A Scalable Combinatorial Solver for Elastic Geometrically Consistent 3D Shape Matching
This work addresses the scalability bottleneck in 3D shape matching for computer vision and graphics applications, representing an incremental improvement over prior methods.
The paper tackles the problem of globally optimizing geometrically consistent mappings between 3D shapes, which was previously limited by computational complexity, and achieves a solution that is several orders of magnitude faster, enabling handling of shapes with more triangles and matching partial shapes.

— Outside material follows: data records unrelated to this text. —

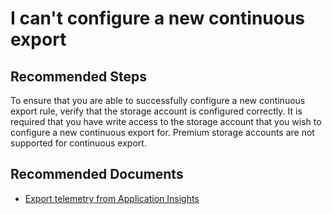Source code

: <properties 
    pageTitle="I can't configure a new continuous export"
    description="I can't configure a new continuous export"
    service="microsoft.insights"
    resource="components"
    authors="mcosner"
    ms.author="mcosner"
    displayOrder="12"
    selfHelpType="generic"
    supportTopicIds="32546622"
    productPesIds="15693"
    cloudEnvironments="public, Fairfax"
 	articleId="74ce42b4-50d8-4700-8c66-421f8f2213d5"
	ownershipId="AzureMonitoring_ApplicationInsights"
/>
# I can't configure a new continuous export

## **Recommended Steps**

To ensure that you are able to successfully configure a new continuous export rule, verify that the storage account is configured correctly. It is required that you have write access to the storage account that you wish to configure a new continuous export for.  Premium storage accounts are not supported for continuous export.

## **Recommended Documents**

* [Export telemetry from Application Insights](https://docs.microsoft.com/azure/application-insights/app-insights-export-telemetry)
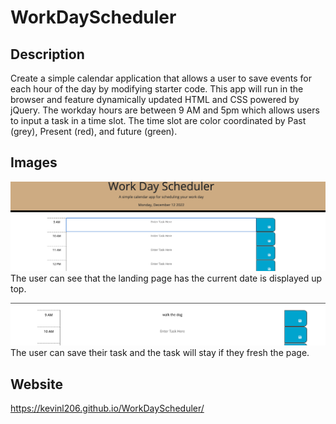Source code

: # WorkDayScheduler

## Description 

Create a simple calendar application that allows a user to save events for each hour of the day by modifying starter code. This app will run in the browser and feature dynamically updated HTML and CSS powered by jQuery. The workday hours are between 9 AM and 5pm which allows users to input a task in a time slot. The time slot are color coordinated by Past (grey), Present (red), and future (green).

## Images
![screenshot](./02-Challenge/Assets/workfront.png)
The user can see that the landing page has the current date is displayed up top.

![screenshot](./02-Challenge/Assets/workschedul.png)
The user can save their task and the task will stay if they fresh the page.
## Website
https://kevinl206.github.io/WorkDayScheduler/
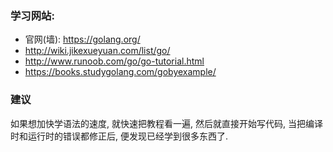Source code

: 
### 学习网站:
- 官网(墙): https://golang.org/ 
- http://wiki.jikexueyuan.com/list/go/
- http://www.runoob.com/go/go-tutorial.html
- https://books.studygolang.com/gobyexample/

### 建议
如果想加快学语法的速度, 就快速把教程看一遍, 然后就直接开始写代码, 当把编译时和运行时的错误都修正后, 便发现已经学到很多东西了.
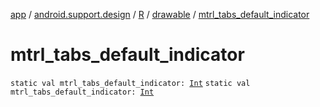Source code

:[app](../../../index.md) / [android.support.design](../../index.md) / [R](../index.md) / [drawable](index.md) / [mtrl_tabs_default_indicator](./mtrl_tabs_default_indicator.md)

# mtrl_tabs_default_indicator

`static val mtrl_tabs_default_indicator: `[`Int`](https://kotlinlang.org/api/latest/jvm/stdlib/kotlin/-int/index.html)
`static val mtrl_tabs_default_indicator: `[`Int`](https://kotlinlang.org/api/latest/jvm/stdlib/kotlin/-int/index.html)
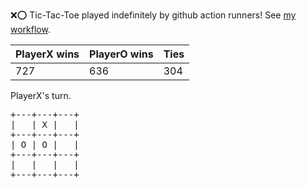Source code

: :x::o: Tic-Tac-Toe played indefinitely by github action runners! See [my workflow](.github/workflows/play.yaml).

|PlayerX wins|PlayerO wins|Ties|
|-|-|-|
|727|636|304|

PlayerX's turn.

<pre>
+---+---+---+
|   | X |   |
+---+---+---+
| O | O |   |
+---+---+---+
|   |   |   |
+---+---+---+
</pre>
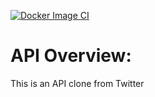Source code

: [![Docker Image CI](https://github.com/tuonghuynh11/X_Clone_Twitter_API/actions/workflows/docker-image.yml/badge.svg)](https://github.com/tuonghuynh11/X_Clone_Twitter_API/actions/workflows/docker-image.yml)

# API Overview:
  This is an API clone from Twitter
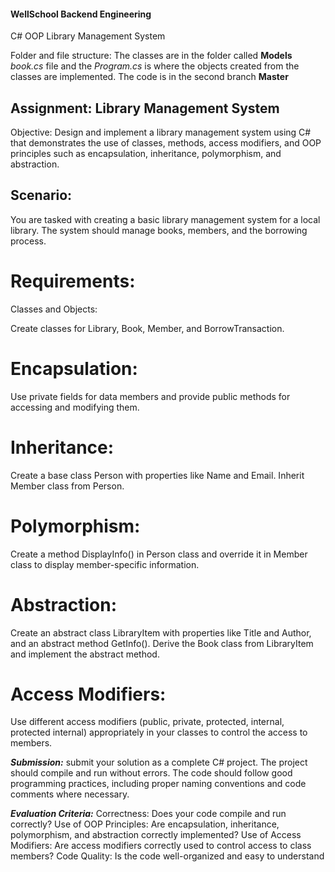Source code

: #### WellSchool Backend Engineering 
C# OOP Library Management System

Folder and file structure: The classes are in the folder called **Models** *book.cs* file and the *Program.cs* is where the objects created from the classes are implemented. The code is in the second branch **Master**

## Assignment: Library Management System
Objective:
Design and implement a library management system using C# that demonstrates the use of classes, methods, access modifiers, and OOP principles such as encapsulation, inheritance, polymorphism, and abstraction.

## Scenario:
You are tasked with creating a basic library management system for a local library. The system should manage books, members, and the borrowing process.

# Requirements:
Classes and Objects:

Create classes for Library, Book, Member, and BorrowTransaction.

# Encapsulation:

Use private fields for data members and provide public methods for accessing and modifying them.

# Inheritance:

Create a base class Person with properties like Name and Email. Inherit Member class from Person.

# Polymorphism:

Create a method DisplayInfo() in Person class and override it in Member class to display member-specific information.

# Abstraction:

Create an abstract class LibraryItem with properties like Title and Author, and an abstract method GetInfo(). Derive the Book class from LibraryItem and implement the abstract method.

# Access Modifiers:

Use different access modifiers (public, private, protected, internal, protected internal) appropriately in your classes to control the access to members.


***Submission:***
 submit your  solution as a complete C# project.
The project should compile and run without errors.
The code should follow good programming practices, including proper naming conventions and code comments where necessary.

***Evaluation Criteria:***
Correctness: Does your  code compile and run correctly?
Use of OOP Principles: Are encapsulation, inheritance, polymorphism, and abstraction correctly implemented?
Use of Access Modifiers: Are access modifiers correctly used to control access to class members?
Code Quality: Is the code well-organized and easy to understand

We present a scalable combinatorial algorithm for globally optimizing over the space of geometrically consistent mappings between 3D shapes. We use the mathematically elegant formalism proposed by Windheuser et al. (ICCV 2011) where 3D shape matching was formulated as an integer linear program over the space of orientation-preserving diffeomorphisms. Until now, the resulting formulation had limited practical applicability due to its complicated constraint structure and its large size. We propose a novel primal heuristic coupled with a Lagrange dual problem that is several orders of magnitudes faster compared to previous solvers. This allows us to handle shapes with substantially more triangles than previously solvable. We demonstrate compelling results on diverse datasets, and, even showcase that we can address the challenging setting of matching two partial shapes without availability of complete shapes. Our code is publicly available at http://github.com/paul0noah/sm-comb .